Wednesday, May 21, 2008
Review: The Three Miss Margarets
The Three Miss Margarets by Louise Shaffer
Reasons for reading: Southern lit; Number title for Triple 8 Challenge
Summary: "Thirty-odd years ago the three Miss Margarets did something extraordinary, clandestine, and very illegal. Although their lives are haunted by the night that changed their lives, they believe that their crime was simply a matter of righting an egregious wrong. But when a stranger’s arrival in town and a tragic death open the floodgate of memory, their loyalty, friendship, and honor are tested in ways they could never have imagined."
First line: "She'd gone to bed with her shoes on, and not by accident."
My thoughts: The three Miss Margarets are 80-ish Dr. Maggie, 70-ish Miss L'il Bit, and 60-ish Miss Peggy. The first two come from fine old families in Charles Valley, GA and Miss Peggy married into the Garrison family, for whom almost everything in the area is named. Circumstances decades ago forged a strond bond among the three women, and it's about to be tested.
This was a really interesting book. I really enjoyed that it had so many different stories to tell - about each of the Miss Margarets' lives, about an amazing black girl and her family, about another girl whose family was torn apart by their lie, and about the mighty Garrison family, especially its ruthless last son, Grady. And, the main one, about the tragic events that bind all of these stories together.
Each Miss Margaret is a fully imagined character, bound together by the past and by their own eccentricities. Depending on which Miss Margaret is speaking, they're either weird or outsiders or odd.
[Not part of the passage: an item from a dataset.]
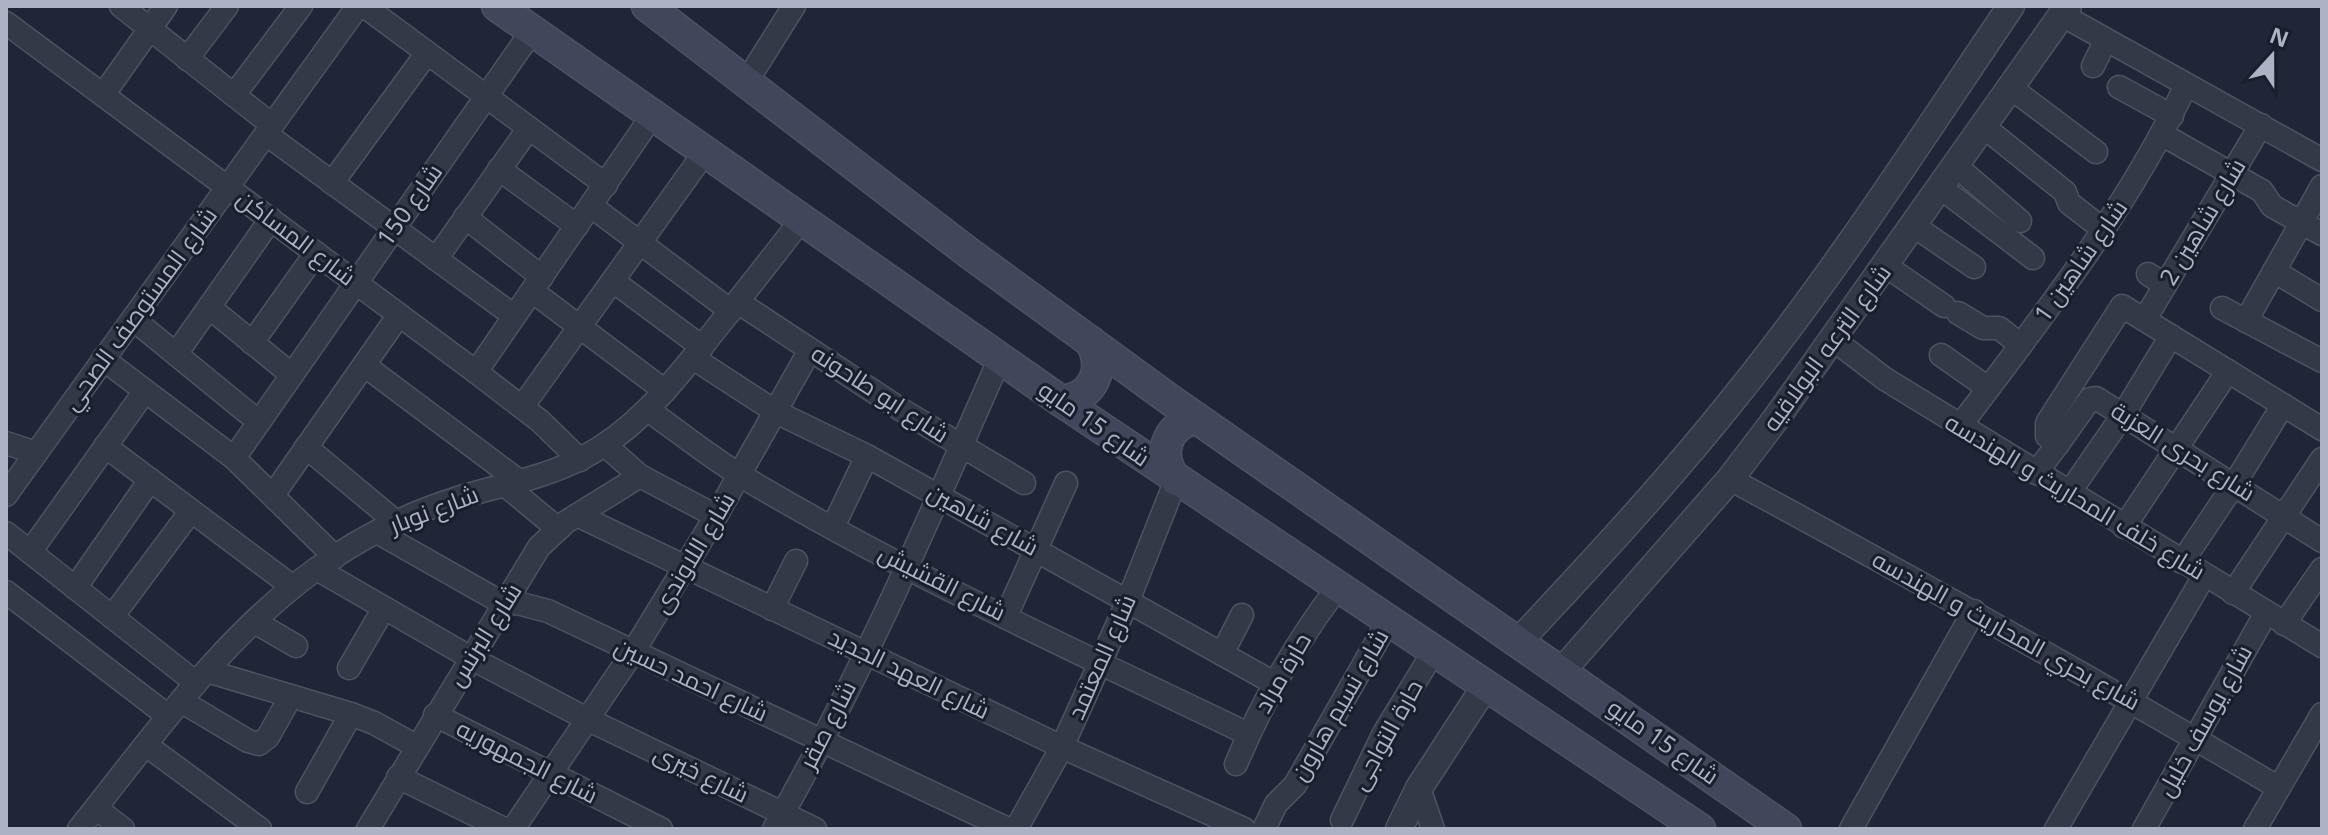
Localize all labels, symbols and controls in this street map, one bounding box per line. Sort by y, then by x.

They're at once completely part of their Southern world of 30 years ago while also being very rebellious - Maggie became a doctor and started out by treating poor black patients, L'il Bit was all but orphaned and inherited her house and fortune and 17, and Peggy rose above her humble station to marry into the most important family in the region and outlive all of the Garrisons.
It also explores some interesting moral questions. Can you justify hurting one family to save another? If someone deserves to be punished, does it matter how that punishment comes about? Are some people more deserving of being saved than others?